3. Des Weiteren liegt kein Abschiebungsverbot nach § 60 Abs. 5 und 7 Satz 1 AufenthG vor und begegnet die nach § 34a Abs. 1 Satz 1 AsylG ergangene Abschiebungsanordnung auch keinen sonstigen rechtlichen Bedenken. Nach dieser Vorschrift ordnet das Bundesamt die Abschiebung in den für die Durchführung des Asylverfahrens zuständigen Staat (§ 29 Abs. 1 Nr. 1 AsylG) an, sobald feststeht, dass sie durchgeführt werden kann. § 34a Abs. 1 Satz 3 AsylG stellt insoweit ausdrücklich klar, dass es einer vorherigen Androhung und Fristsetzung nicht bedarf. Für die im Wesentlichen gesunde Klägerin liegt insbesondere kein krankheitsbedingtes Abschiebungsverbot gemäß § 60 Abs. 7 AufenthG vor. Die attestierten kleineren Gesundheitsprobleme hindern, falls dieses überhaupt noch vorhanden sein sollten, die Rückkehr nach Griechenland nicht.
Eine Abschiebung der Klägerin ist sowohl in rechtlicher als auch in tatsächlicher Hinsicht möglich, womit auch feststeht, dass diese im Sinne von § 34a Abs. 1 Satz 1 AsylG durchgeführt werden kann; Griechenland hat der Rückübernahme der Klägerin auch zugestimmt.

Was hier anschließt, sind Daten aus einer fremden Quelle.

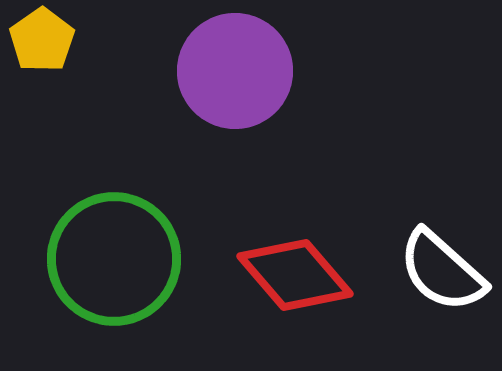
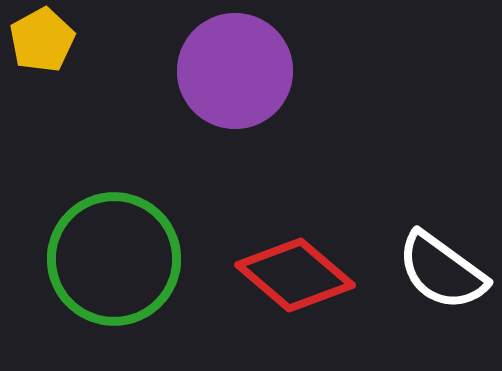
yellow pentagon: rotated 6 degrees clockwise
white semicircle: rotated 6 degrees counterclockwise
red diamond: rotated 9 degrees counterclockwise
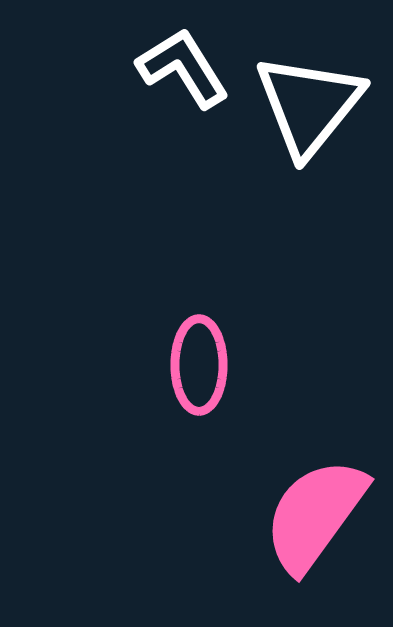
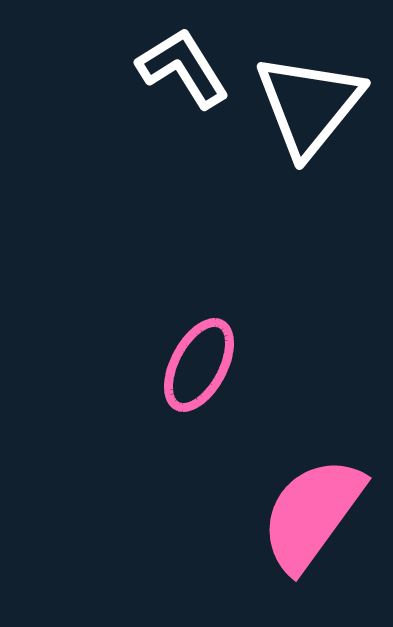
pink ellipse: rotated 28 degrees clockwise
pink semicircle: moved 3 px left, 1 px up
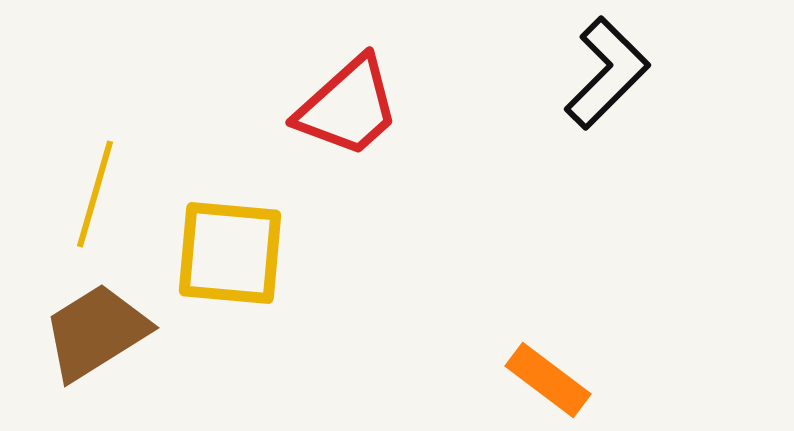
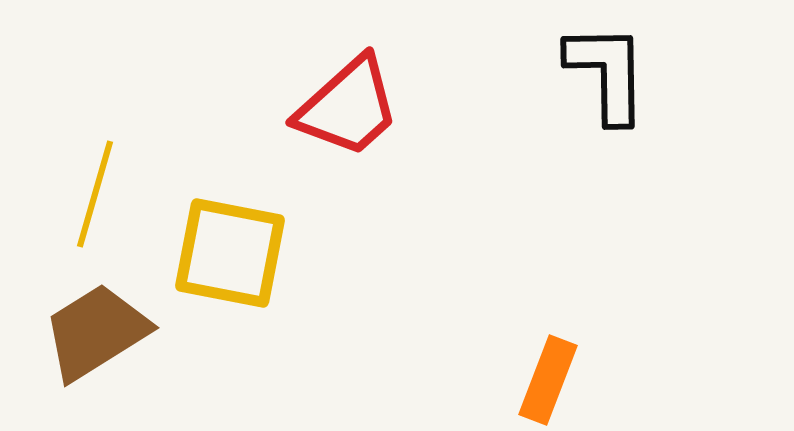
black L-shape: rotated 46 degrees counterclockwise
yellow square: rotated 6 degrees clockwise
orange rectangle: rotated 74 degrees clockwise
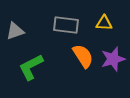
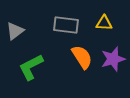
gray triangle: rotated 18 degrees counterclockwise
orange semicircle: moved 1 px left, 1 px down
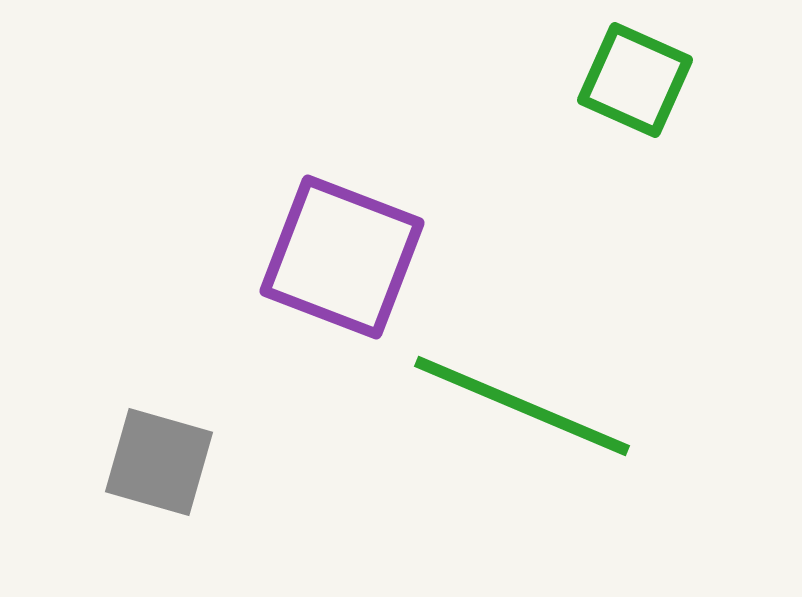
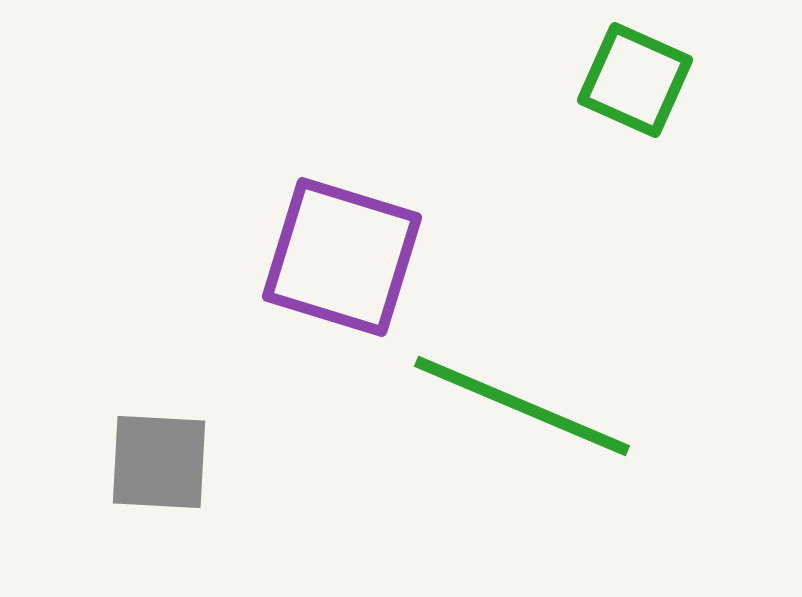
purple square: rotated 4 degrees counterclockwise
gray square: rotated 13 degrees counterclockwise
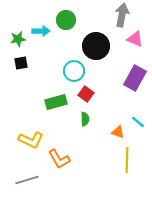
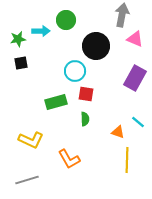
cyan circle: moved 1 px right
red square: rotated 28 degrees counterclockwise
orange L-shape: moved 10 px right
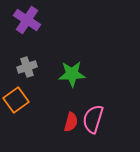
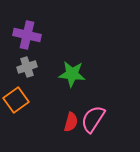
purple cross: moved 15 px down; rotated 20 degrees counterclockwise
green star: rotated 8 degrees clockwise
pink semicircle: rotated 16 degrees clockwise
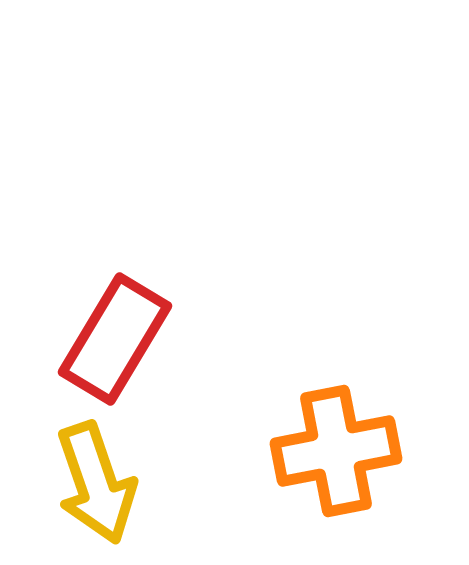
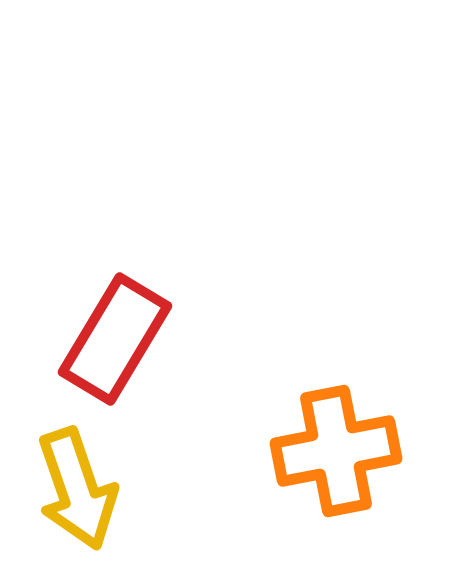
yellow arrow: moved 19 px left, 6 px down
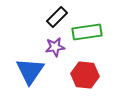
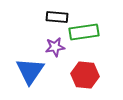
black rectangle: rotated 50 degrees clockwise
green rectangle: moved 3 px left
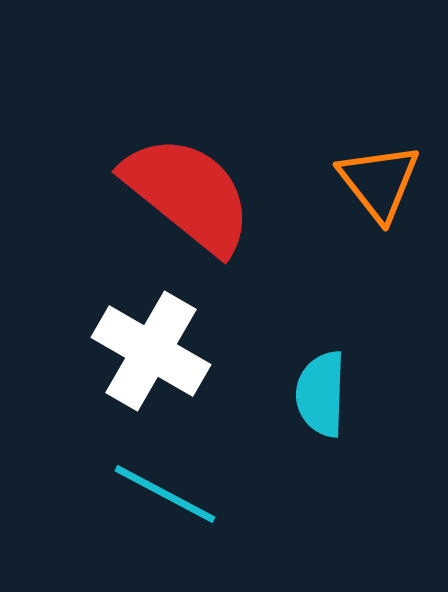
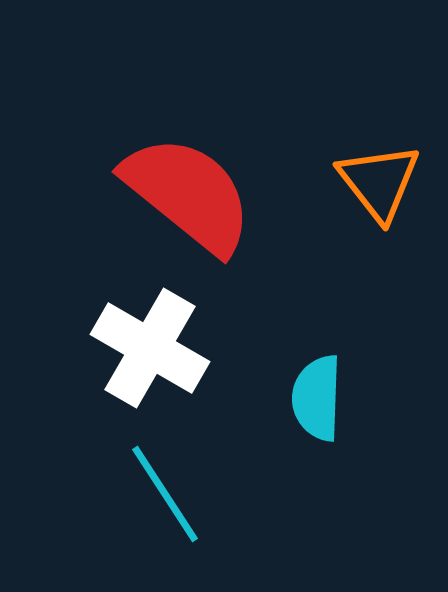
white cross: moved 1 px left, 3 px up
cyan semicircle: moved 4 px left, 4 px down
cyan line: rotated 29 degrees clockwise
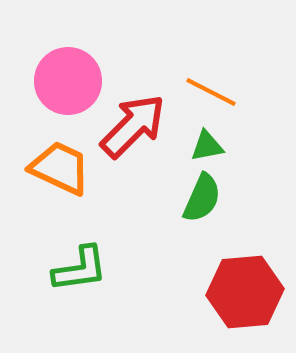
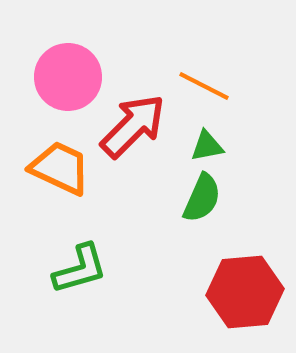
pink circle: moved 4 px up
orange line: moved 7 px left, 6 px up
green L-shape: rotated 8 degrees counterclockwise
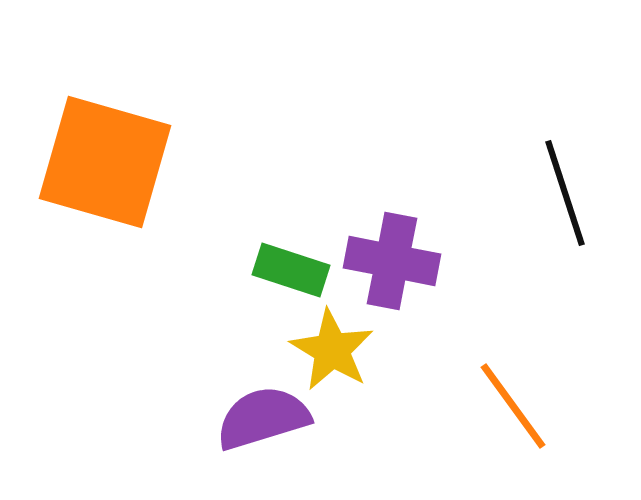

Durch die Anordnung der aufschiebenden Wirkung der Klage mit Beschluss des Verwaltungsgerichts vom 4. November 2020 (AN 17 S 19.50954) ist im maßgeblichen Zeitpunkt der mündlichen Verhandlung (vgl. § 77 Abs. 1 Satz 1 AsylG) auch die Überstellungsfrist nach Art. 29 Abs. 1 Dublin III-VO von sechs Monaten nicht abgelaufen.
4. Auch die Befristung des Einreise- und Aufenthaltsverbots gemäß §§ 11 Abs. 1, Abs. 2, 75 Nr. 12 AufenthG begegnet keinen rechtlichen Bedenken. Die Befristung steht dabei im Ermessen der Behörde, vgl. § 11 Abs. 3 Satz 1 AufenthG, womit das Gericht die Festsetzung in zeitlicher Hinsicht nur auf – im Vorliegenden nicht ersichtliche – Ermessensfehler hin überprüft (§ 114 Satz 1 VwGO).
5. Nach alledem waren die Klage mit der Kostenfolge aus §§ 161 Abs. 1, 154 Abs. 1 VwGO abzuweisen, wobei Gerichtskosten gemäß § 83b AsylG nicht erhoben werden.